Hence, he said, Hamas expects difficult times, “and it is the responsibility of the international community to put a stop to his [the prime minister’s] stubbornness and Israeli extremism.

“Israel, with its extremist leadership, has killed the peace process, the two-state solution and every opportunity for a political solution for the Palestinian cause,” Mashaal said.

He called on the West and the United States “to do something new” and change their approach, which over the years has proved fruitless.
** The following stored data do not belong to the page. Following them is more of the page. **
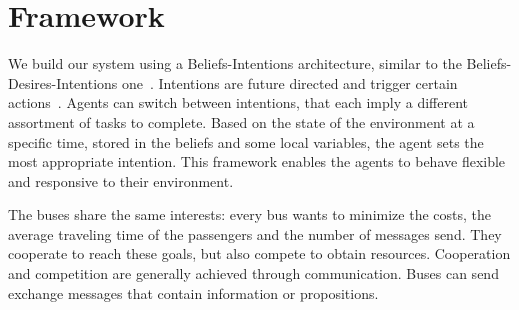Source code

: \section{Framework}

We build our system using a Beliefs-Intentions architecture, similar to the Beliefs-Desires-Intentions one~\cite{caillou2017simple}. Intentions are future directed and trigger certain actions~\cite{multiagentsystems}. Agents can switch between intentions, that each imply a different assortment of tasks to complete. Based on the state of the environment at a specific time, stored in the beliefs and some local variables, the agent sets the most appropriate intention. This framework enables the agents to behave flexible and responsive to their environment.

The buses share the same interests: every bus wants to minimize the costs, the average traveling time of the passengers and the number of messages send. They cooperate to reach these goals, but also compete to obtain resources. Cooperation and competition are generally achieved through communication. Buses can send exchange messages that contain information or propositions.

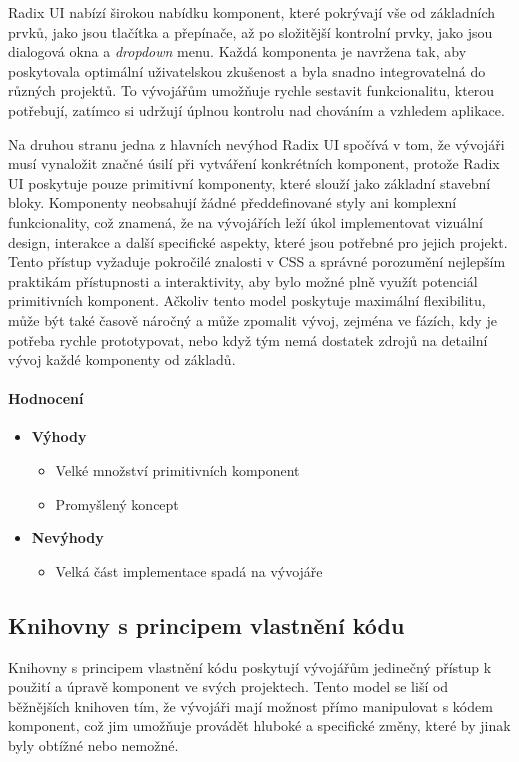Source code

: Radix UI nabízí širokou nabídku komponent, které pokrývají vše od základních prvků, jako jsou tlačítka a přepínače, až po složitější kontrolní prvky, jako jsou dialogová okna a \emph{dropdown} menu. Každá komponenta je navržena tak, aby poskytovala optimální uživatelskou zkušenost a byla snadno integrovatelná do různých projektů. To vývojářům umožňuje rychle sestavit funkcionalitu, kterou potřebují, zatímco si udržují úplnou kontrolu nad chováním a vzhledem aplikace.

Na druhou stranu jedna z hlavních nevýhod Radix UI spočívá v tom, že vývojáři musí vynaložit značné úsilí při vytváření konkrétních komponent, protože Radix UI poskytuje pouze primitivní komponenty, které slouží jako základní stavební bloky. Komponenty neobsahují žádné předdefinované styly ani komplexní funkcionality, což znamená, že na vývojářích leží úkol implementovat vizuální design, interakce a další specifické aspekty, které jsou potřebné pro jejich projekt. Tento přístup vyžaduje pokročilé znalosti v CSS a správné porozumění nejlepším praktikám přístupnosti a interaktivity, aby bylo možné plně využít potenciál primitivních komponent. Ačkoliv tento model poskytuje maximální flexibilitu, může být také časově náročný a může zpomalit vývoj, zejména ve fázích, kdy je potřeba rychle prototypovat, nebo když tým nemá dostatek zdrojů na detailní vývoj každé komponenty od základů.

\paragraph{Hodnocení}

\begin{itemize}
    \item \textbf{Výhody}
    \begin{itemize}
        \item Velké množství primitivních komponent
        \item Promyšlený koncept
    \end{itemize}
    \item \textbf{Nevýhody}
    \begin{itemize}
        \item Velká část implementace spadá na vývojáře
    \end{itemize}
\end{itemize}

\subsection{Knihovny s principem vlastnění kódu}
Knihovny s principem vlastnění kódu poskytují vývojářům jedinečný přístup k použití a úpravě komponent ve svých projektech. Tento model se liší od běžnějších knihoven tím, že vývojáři mají možnost přímo manipulovat s kódem komponent, což jim umožňuje provádět hluboké a specifické změny, které by jinak byly obtížné nebo nemožné.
This new path should place pressure primarily on Israel, “and not the Arabs and the Palestinians.”

Mashaal pinned the blame for the collapse of American-brokered peace talks and subsequent political stalemate solely on the shoulders of the Jewish state: “We are not the ones who are responsible.”

Questioned about comments made by Israeli leaders linking Hamas to other terrorist organizations in the region, Mashaal there was no Islamic State or al-Qaida in the country.
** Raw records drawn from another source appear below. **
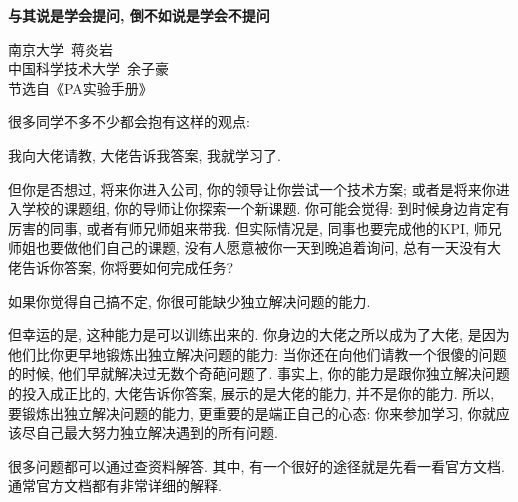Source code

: \begin{pas}
	\begin{center}
		\large \textbf{与其说是学会提问, 倒不如说是学会不提问}
		
	\end{center}
	\begin{center}
		南京大学~蒋炎岩\\
		中国科学技术大学~余子豪\\
		节选自《PA实验手册》
	\end{center}
	
	很多同学不多不少都会抱有这样的观点:

我向大佬请教, 大佬告诉我答案, 我就学习了.

但你是否想过, 将来你进入公司, 你的领导让你尝试一个技术方案; 或者是将来你进入学校的课题组, 你的导师让你探索一个新课题. 你可能会觉得: 到时候身边肯定有厉害的同事, 或者有师兄师姐来带我. 但实际情况是, 同事也要完成他的KPI, 师兄师姐也要做他们自己的课题, 没有人愿意被你一天到晚追着询问, 总有一天没有大佬告诉你答案, 你将要如何完成任务?

如果你觉得自己搞不定, 你很可能缺少独立解决问题的能力.

但幸运的是, 这种能力是可以训练出来的. 你身边的大佬之所以成为了大佬, 是因为他们比你更早地锻炼出独立解决问题的能力: 当你还在向他们请教一个很傻的问题的时候, 他们早就解决过无数个奇葩问题了. 事实上, 你的能力是跟你独立解决问题的投入成正比的, 大佬告诉你答案, 展示的是大佬的能力, 并不是你的能力. 所以, 要锻炼出独立解决问题的能力, 更重要的是端正自己的心态: 你来参加学习, 你就应该尽自己最大努力独立解决遇到的所有问题. 

\end{pas}


很多问题都可以通过查资料解答. 其中, 有一个很好的途径就是先看一看官方文档. 通常官方文档都有非常详细的解释. 






























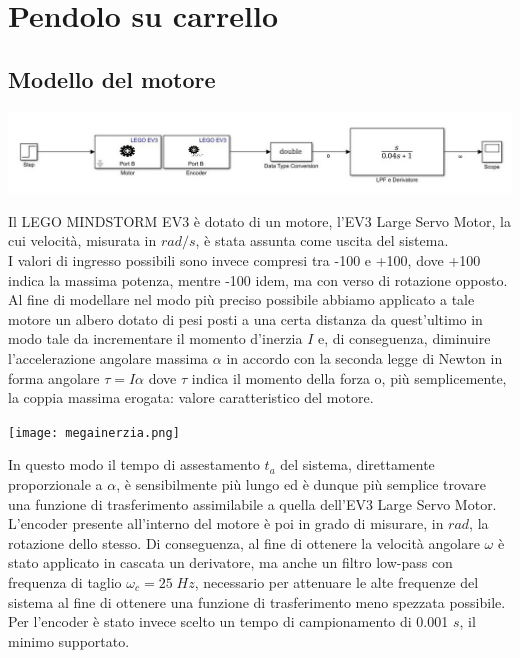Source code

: \chapter{Pendolo su carrello}
\section{Modello del motore}
\begin{center}
	\includegraphics[width=\textwidth]{motoreSimulink.jpg}
\end{center}
Il LEGO MINDSTORM EV3 è dotato di un motore, l'EV3 Large Servo Motor, la cui velocità, misurata in $rad/s$, è stata assunta come uscita del sistema.\\
I valori di ingresso possibili sono invece compresi tra -100 e +100, dove +100 indica la massima potenza, mentre -100 idem, ma con verso di rotazione opposto.\\
Al fine di modellare nel modo più preciso possibile abbiamo applicato a tale motore un albero dotato di pesi posti a una certa distanza da quest'ultimo in modo tale da incrementare il momento d'inerzia $I$ e, di conseguenza, diminuire l'accelerazione angolare massima $\alpha$ in accordo con la seconda legge di Newton in forma angolare $\tau = I\alpha$ dove $\tau$ indica il momento della forza o, più semplicemente, la coppia massima erogata: valore caratteristico del motore.
\begin{center}
	\texttt{[image: megainerzia.png]}
\end{center}
In questo modo il tempo di assestamento $t_a$ del sistema, direttamente proporzionale a $\alpha$, è sensibilmente più lungo ed è dunque più semplice trovare una funzione di trasferimento assimilabile a quella dell'EV3 Large Servo Motor.\\
L'encoder presente all'interno del motore è poi in grado di misurare, in $rad$, la rotazione dello stesso.
Di conseguenza, al fine di ottenere la velocità angolare $\omega$ è stato applicato in cascata un derivatore, ma anche un filtro low-pass con frequenza di taglio $\omega_c=25\;Hz$, necessario per attenuare le alte frequenze del sistema al fine di ottenere una funzione di trasferimento meno spezzata possibile.\\
Per l'encoder è stato invece scelto un tempo di campionamento di 0.001 $s$, il minimo supportato.\\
“There are some lone wolves, but they are isolated,” he countered. “We do not allow such thoughts in Palestine.”

Those who practice violence under the name of jihad are un-Islamic, Mashaal said in the interview, which took place in Qatar.

What the Palestinian people are fighting for – and which separates them from other groups in the Middle East – is “national liberation,” a cause Mashaal said was just and “certainly not terrorism.”